Columbia Aluminum Corp.
Built in 1970 by Harvey Aluminum, the Columbia Gorge Aluminum Plant is located in Washington near the John Day Dam on the Columbia River. The facility’s production focuses on three lines: a carbon plant, reduction lines, and a cast house. Like many aluminum manufacturing plants in operation before 1980, the Columbia Aluminum Plant used asbestos in its factories, and its employees may have risked exposure to the harmful mineral.
Ownership of the Columbia Gorge Aluminum Plant has changed hands many times throughout its history. The plant, which cost close to a $100 million to build, was originally constructed by Harvey Aluminum to turn bauxite to alumina. Raw materials for the facility were obtained from a bauxite facility in St. Croix, and the Columbia plant was powered by the electricity produced by the neighboring John Day Dam. In its first year of operation in 1971, it could provide 100,000 tons of aluminum ingots annually.
The facility was purchased by Martin Marietta, who operated the plant from 1971 to 1985. Since that time, the plant has ceased production twice, each for about two years, as the facility changed hands. Commonwealth Aluminum operated the plant for two years, after which Columbia Gorge Aluminum acquired the plant and remains its owner today.
Columbia Aluminum uses a traditional process of employing electricity to reduce aluminum oxide to liquid aluminum metal, which is then cast into ingots, which are shipped elsewhere for further processing. At its highest capacity, the plant could produce 160,000 metric tons of aluminum ingots a year. While highly effective for production, the process used by Columbia Aluminum produces highly toxic waste. The toxic fumes produced by the smelting process have been reported to be hazardous for employees of plants using this process.

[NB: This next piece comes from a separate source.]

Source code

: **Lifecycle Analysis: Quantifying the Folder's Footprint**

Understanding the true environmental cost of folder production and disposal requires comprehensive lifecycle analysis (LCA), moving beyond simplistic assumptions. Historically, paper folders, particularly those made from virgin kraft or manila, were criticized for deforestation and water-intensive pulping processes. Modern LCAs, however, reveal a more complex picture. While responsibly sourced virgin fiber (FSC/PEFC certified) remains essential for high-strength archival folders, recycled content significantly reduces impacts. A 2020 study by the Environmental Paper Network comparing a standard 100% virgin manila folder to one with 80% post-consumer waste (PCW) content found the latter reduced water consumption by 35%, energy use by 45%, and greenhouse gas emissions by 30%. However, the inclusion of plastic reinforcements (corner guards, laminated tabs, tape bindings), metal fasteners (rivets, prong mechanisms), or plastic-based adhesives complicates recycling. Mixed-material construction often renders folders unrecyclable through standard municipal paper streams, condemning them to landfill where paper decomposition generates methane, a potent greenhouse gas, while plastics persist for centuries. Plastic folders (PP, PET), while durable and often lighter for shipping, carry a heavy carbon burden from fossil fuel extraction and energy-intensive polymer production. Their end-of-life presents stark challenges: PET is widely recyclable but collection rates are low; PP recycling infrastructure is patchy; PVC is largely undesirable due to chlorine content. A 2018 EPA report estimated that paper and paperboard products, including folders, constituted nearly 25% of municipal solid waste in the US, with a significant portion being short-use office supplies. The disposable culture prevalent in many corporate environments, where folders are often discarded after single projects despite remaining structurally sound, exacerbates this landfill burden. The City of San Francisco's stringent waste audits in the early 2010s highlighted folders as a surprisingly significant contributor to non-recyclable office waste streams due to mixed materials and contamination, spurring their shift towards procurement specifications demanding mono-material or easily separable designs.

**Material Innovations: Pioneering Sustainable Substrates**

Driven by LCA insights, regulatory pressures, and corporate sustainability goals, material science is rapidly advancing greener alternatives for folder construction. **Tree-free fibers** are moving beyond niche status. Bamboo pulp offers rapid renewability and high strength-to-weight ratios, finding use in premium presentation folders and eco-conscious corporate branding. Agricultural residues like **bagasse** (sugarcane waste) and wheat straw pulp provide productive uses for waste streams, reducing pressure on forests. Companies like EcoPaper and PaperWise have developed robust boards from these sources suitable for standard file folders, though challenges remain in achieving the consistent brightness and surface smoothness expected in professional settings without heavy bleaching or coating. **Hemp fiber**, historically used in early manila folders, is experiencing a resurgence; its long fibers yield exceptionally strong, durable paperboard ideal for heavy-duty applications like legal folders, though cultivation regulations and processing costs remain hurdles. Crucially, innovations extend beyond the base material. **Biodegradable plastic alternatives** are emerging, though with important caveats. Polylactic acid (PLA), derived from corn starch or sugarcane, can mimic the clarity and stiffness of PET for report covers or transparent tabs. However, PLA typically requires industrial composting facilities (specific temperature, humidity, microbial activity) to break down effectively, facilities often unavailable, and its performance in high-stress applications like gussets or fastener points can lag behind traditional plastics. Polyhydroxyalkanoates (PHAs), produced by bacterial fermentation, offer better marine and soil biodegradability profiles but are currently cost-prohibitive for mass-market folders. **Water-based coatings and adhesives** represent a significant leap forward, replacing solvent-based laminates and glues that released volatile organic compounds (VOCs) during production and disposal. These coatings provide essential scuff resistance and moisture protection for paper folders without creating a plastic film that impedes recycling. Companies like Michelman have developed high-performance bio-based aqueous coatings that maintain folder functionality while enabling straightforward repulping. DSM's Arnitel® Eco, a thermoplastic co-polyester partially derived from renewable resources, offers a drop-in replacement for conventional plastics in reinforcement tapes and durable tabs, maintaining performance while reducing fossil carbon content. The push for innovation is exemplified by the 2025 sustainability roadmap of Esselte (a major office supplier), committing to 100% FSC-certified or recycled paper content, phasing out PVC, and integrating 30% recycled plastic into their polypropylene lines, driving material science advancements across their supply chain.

Workers at the Columbia Aluminum Plant may have risked exposure to asbestos, a mineral used in industrial and manufacturing facilities. Known for its high tolerance to heat and fire, asbestos was used in protective clothing for plant employees who worked around the extremely high heat needed to reduce aluminum to a liquid. Asbestos exposure has been linked to different types of cancers, asbestosis, and mesothelioma.